Blotter o’ the Week: A man who is not a licensed chiropractor has been offering to crack people’s backs near the City Market and then asking for money. The back-crack quack was arrested on a charge of charitable solicitation without a permit.

A man who smelled like alcohol was arrested on a charge of disorderly conduct after he screamed obscenities into his cell phone on a residential street after midnight and then yelled at the officers who told him to cool it.

Cautious Wording o’ the Week: A cop noticed that a man was standing beside a tree near Marion Square. In an incident report about the event, the officer wrote, “The Offender could be seen with his genitals out of his jeans with a clear liquid, resembling urine, coming from the Offender’s genital area.”

A man got in a fight at a bar and then berated the officers who came to the scene. While under arrest on a charge of disorderly conduct, he blurted out from the backseat of the police cruiser, “I know the sheriff of North Charleston, so fuck y’all.” Sheriff of North Charleston? O RLY?

While attempting to drive home with a blood alcohol level that was twice the legal limit, a man stopped to ask a cop for directions. The officer conducted a sobriety test and ended up arresting the man on a DUI charge.

Walter White o’ the Week: When police found 10 grams of marijuana in a man’s jacket pocket, the man said, “Times are tough,” and, “I have to pay the light bills and take care of my stepkids.”

After an officer watched a man set a 12-oz. beer bottle on the sidewalk, he checked it out and found it was filled with what he described as “a yellow in color frothy liquid.” Pee or pilsner? Your guess is as good as ours.

A man shoplifted four cartons of cigarettes from a grocery store by walking behind the counter and stuffing them into his puffy jacket.

Cop Grammar o’ the Week: “[The officer] asked the party how much alcohol did he consumed.”

When a man saw that his bedroom windows had been smashed and his bike tires had been slashed, he pointed the finger at his cousin. They had gotten in a fight earlier that day over a 99-cent can of beer.

Somebody stole an apartment complex sign that was worth $600. Whatever happened to college kids just stealing road signs?

DUI Confession o’ the Week: A driver who had been swerving in traffic told police that he had drunk “quite a few beers” that evening. He later revised his estimate, saying, “I had eight beers and shouldn’t be driving.”

Someone shoplifted seven pairs of socks and then threw five of them out on the sidewalk. Waste not, steal not.

Police responded to the scene of a tire-slashing and found drops of blood on the ground nearby. Rookie mistake.

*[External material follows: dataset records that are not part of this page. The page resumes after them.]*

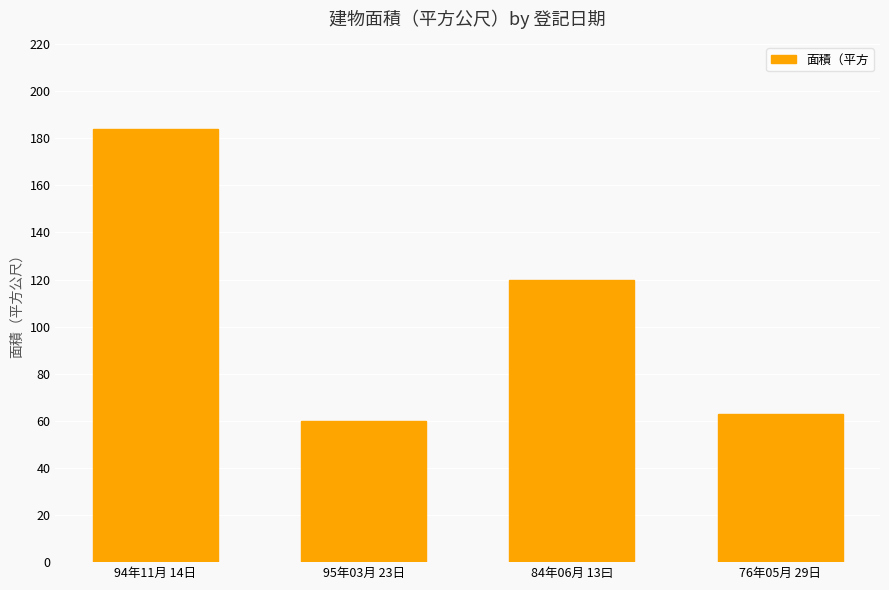

The value at 76年05月 29日 is 62.8. True or false?

True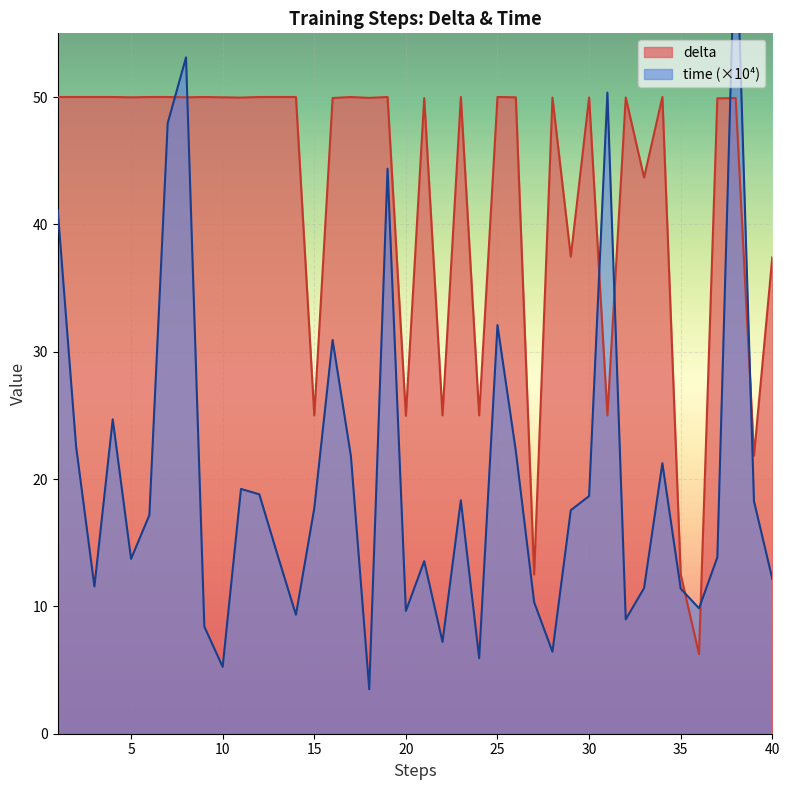

At 36, list the series in order from smallest to largest.

delta, time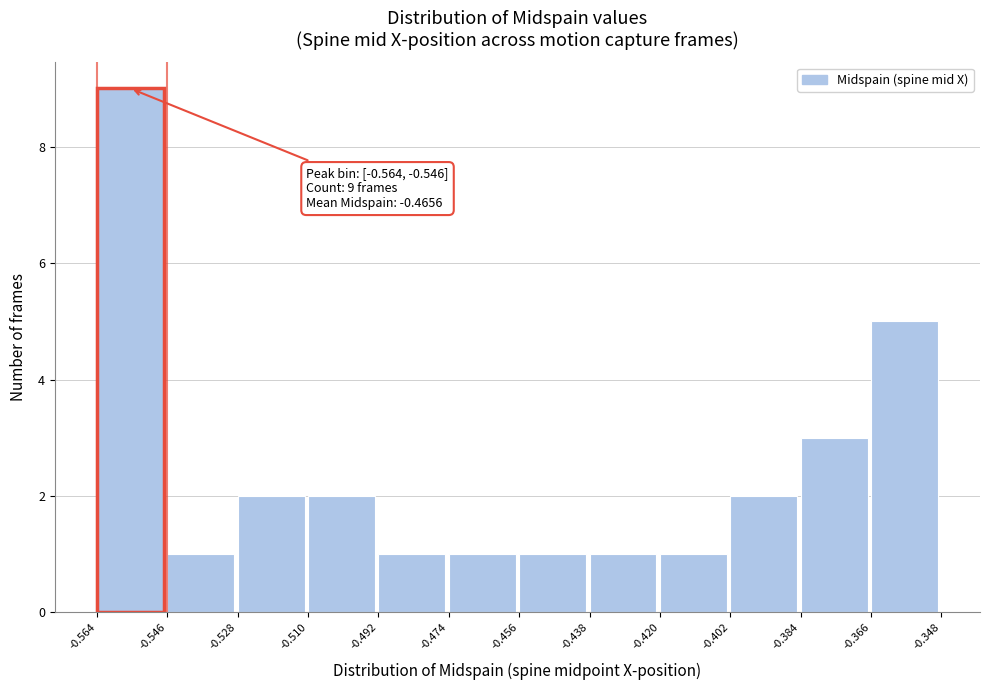

Over which range of the x-axis is the bar tallest?

-0.564 to -0.546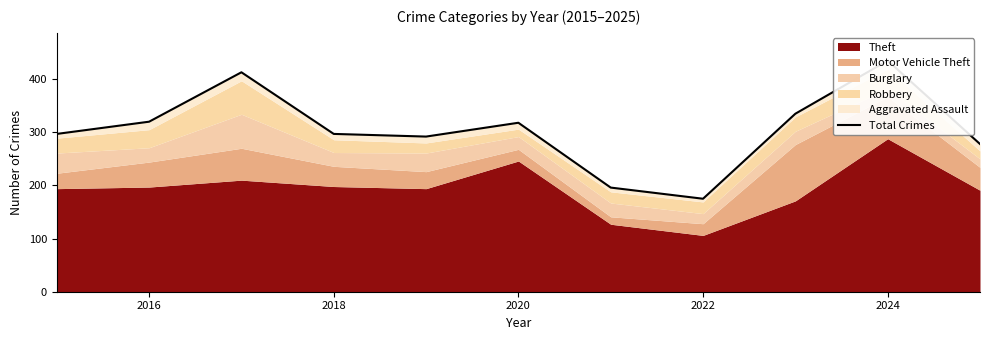

Reading left to right, what are all the values shown in this chart?

297	320	413	297	292	318	196	175	335	435	278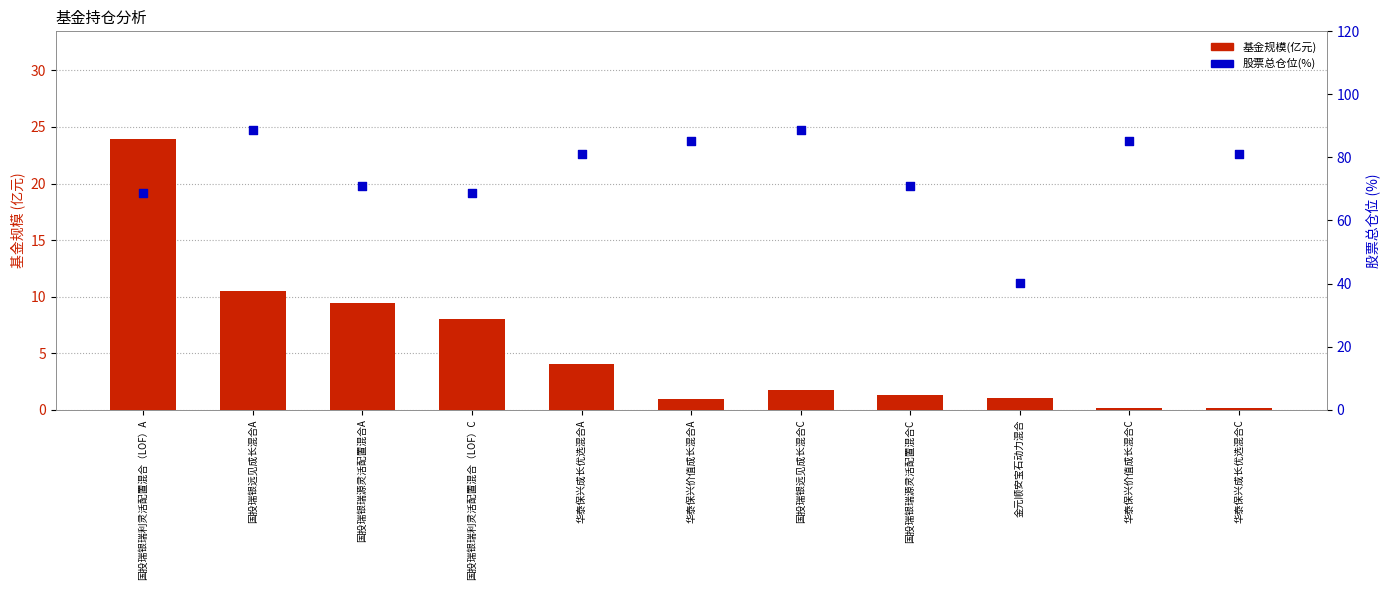

Which series contains the highest Y value?

股票总仓位(%)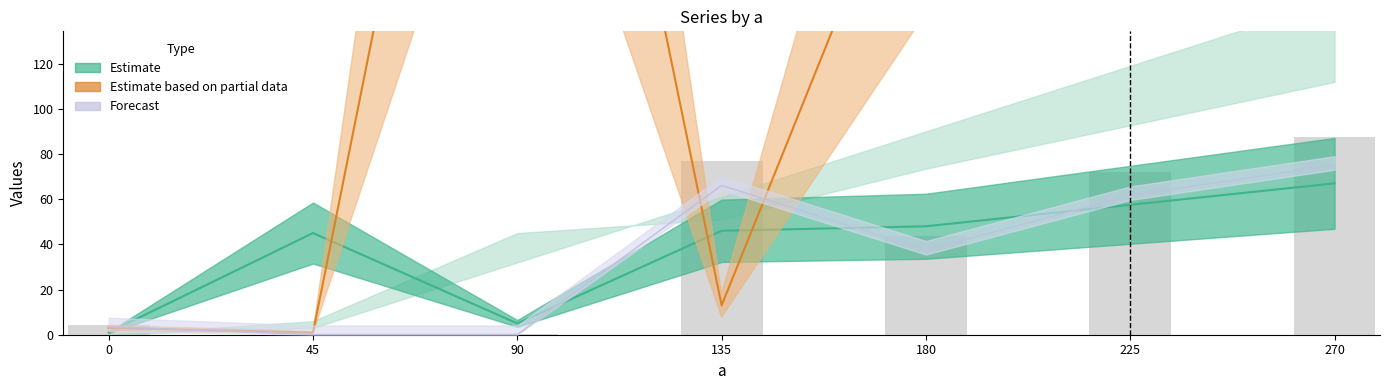

Which category has the lowest value in the f series?

45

Product Review o’ the Week: When police awoke a man who was sleeping inside a running vehicle with a syringe in his lap, he said, “That heroin is so bad, I could do a whole kilo and not pass out.”

Apparently feeling flush, a man walked into a restaurant and told the staff he wanted to buy everyone a drink. The waiters complied, but when they brought the man his $175 tab, he tried to pay it with a credit card that had only 39 cents in the account.

When police tried to conduct a sobriety test on a driver, the man refused, saying, “We know how that is going to end. I’m going back in the car.”